→ **DOCUMENT SECTION**:
All of these things add metadata to a contact, which is generally a "bad thing." So, a secure way to do this would be to have the Contact Metadata as stateless (nothing is saved about a contact but the contact Tor hash [or whatever it is called], a verified time, and a verified hash). When the contact comes online, it sends any two bits of metadata it wants to, which would include a Contact Name, and a Device Name. These two pieces of information are not stored but in memory, and are determined by the device on the other end. This ensures that it is up to the person wanting the security what is disclosed. When not verified, the user has an alert icon. To verify the information it is up to the user to select "Verify" which calculates a hash based on the Tor fingerprint, the User Name the Device Name and the Verified Date. When the user connects again, the provided User and Device name are verified based on the fingerprint and the verified time. The verified time acts as a verifier for the user themselves (I know I verified this person this day, but it changed recently, etc).

This is secure option because it puts it into the hands of the remote user to identify themselves. Also, no meta data is stored locally, in the event that the machine gets compromised. This metadata should only be sent to users that have accepted connection requests from each other (friend requests a connection and sends the metadata, but the person being requested does not send metadata back unless they accept the request). This prevents people from just scanning IDs for information.

Perhaps also the remote user is able to also provide a grouping ID. This ID would be randomly generated on one device, and entered in the others. This ID would provide grouping of their devices on their friends contact lists. Again, ONLY when the various devices are connected.

As for syncing, see below. I do not feel syncing offers any more benefits, and only opens holes. If we can group contacts, and have device names, and user names, that can be verified, I think that will make it accessible enough.

Local history is fine, as it is locally managed. You know exactly where it is, and it does not leak any information on other devices or about device inter-contentedness. Also, if you need to delete it, it is much less complicated.

The LONG bit below really revolves around syncing, caching, and the local storage of metadata. If the above seems like a good compromise, bringing enough data to the table to make the service usable and attractive, while also ensuring security, you may not need to read further.

→ **COLLECTED MATERIAL**:

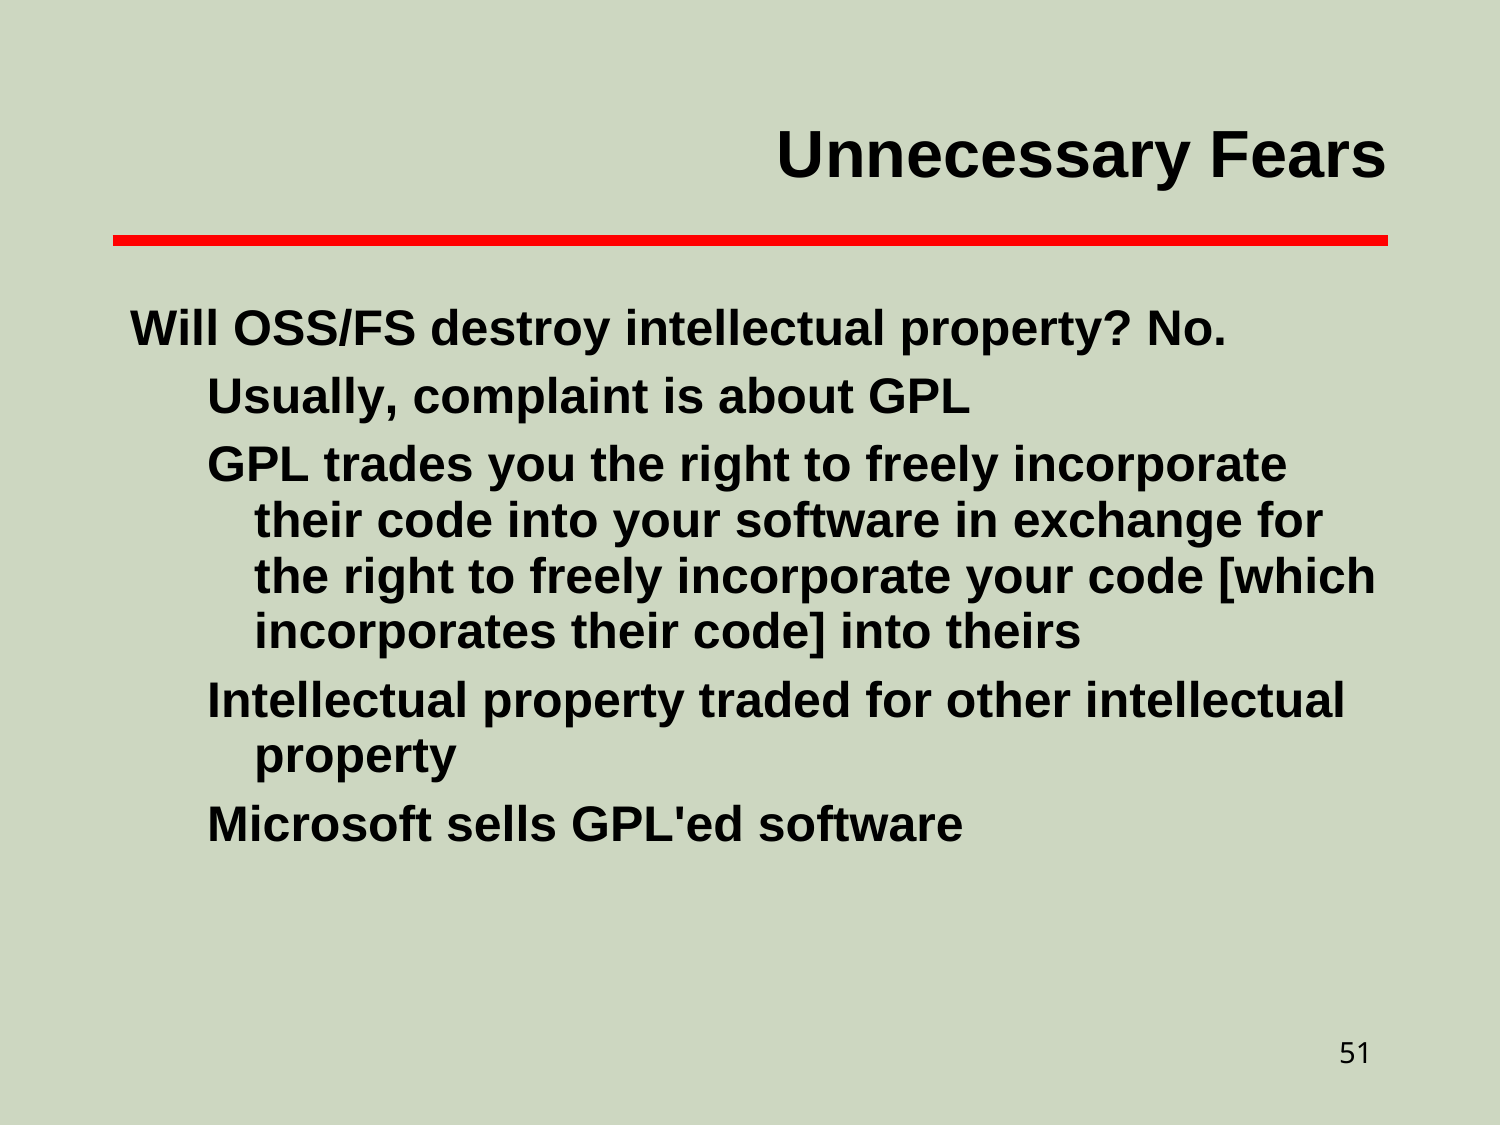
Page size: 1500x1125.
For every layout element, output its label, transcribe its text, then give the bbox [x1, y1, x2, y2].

title Unnecessary Fears [337, 85, 1388, 224]
list Will OSS/FS destroy intellectual property? No. Usually, complaint is about GPL GPL trades you the right to freely incorporate their code into your software in exchange for the right to freely incorporate your code [which incorporates their code] into theirs Intellectual property traded for other intellectual property Microsoft sells GPL'ed software [112, 299, 1388, 1001]
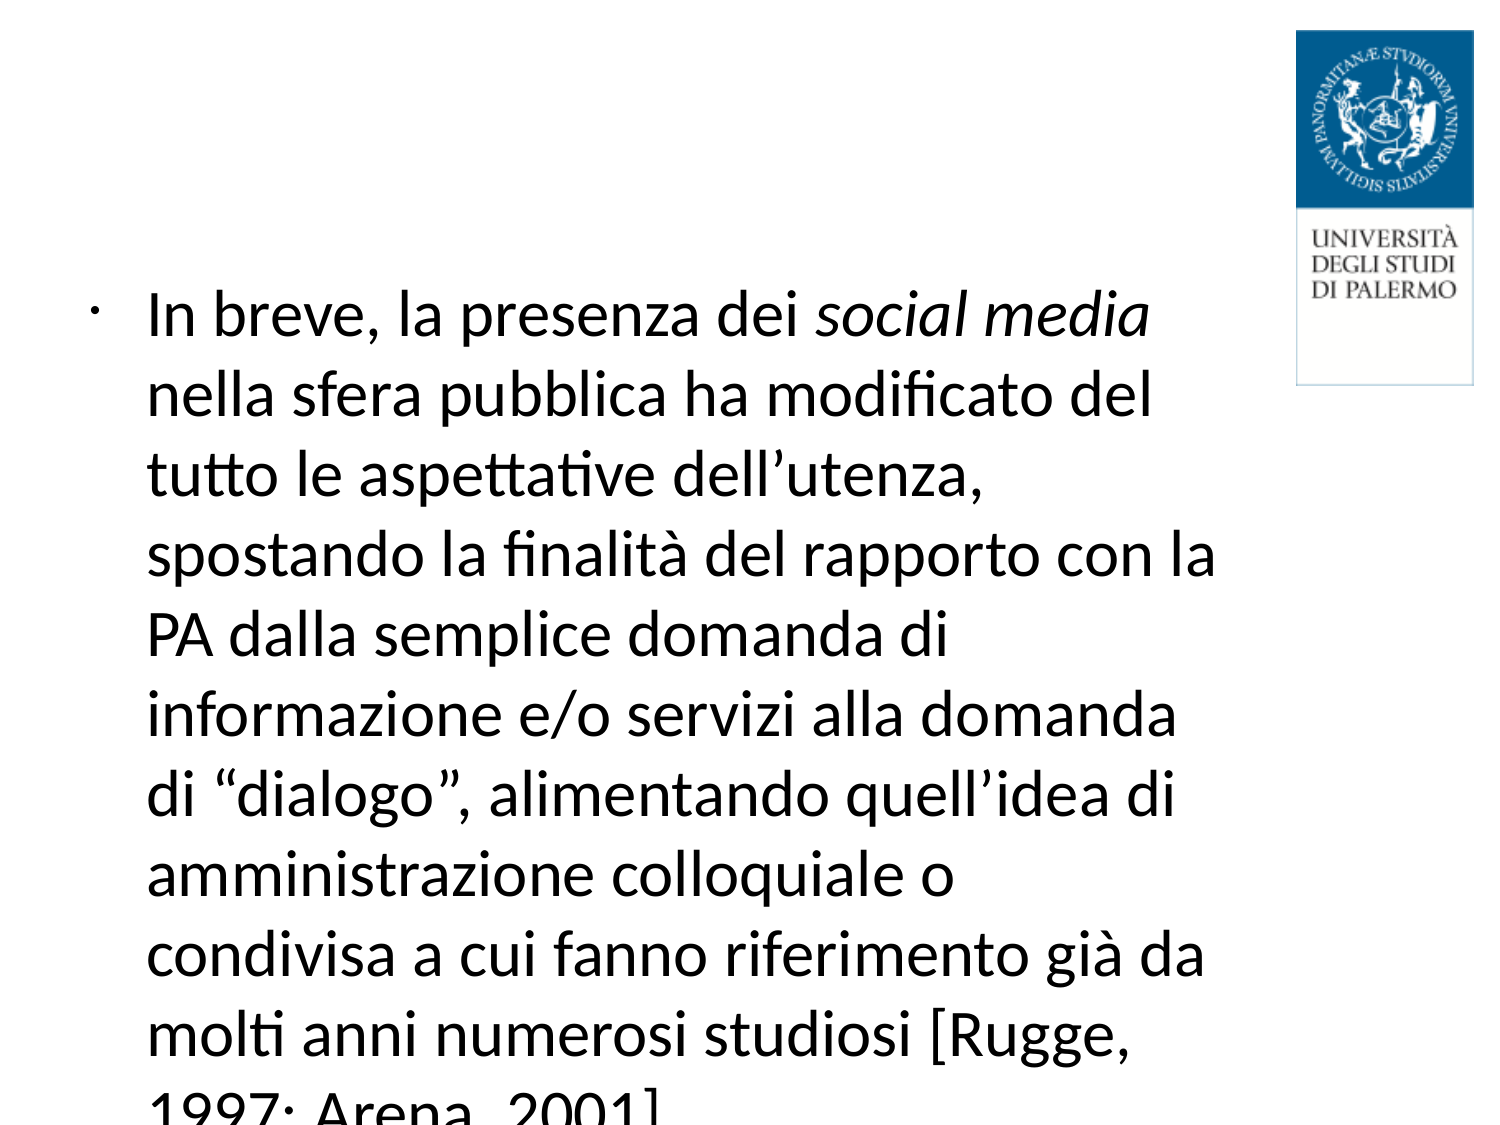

→ **PROBLEM TO WORK ON**: According to the post on contact metadata, what values does selecting "Verify" use to calculate a hash?

→ **TASK ANSWER**: The Tor fingerprint, the User Name, the Device Name and the Verified Date.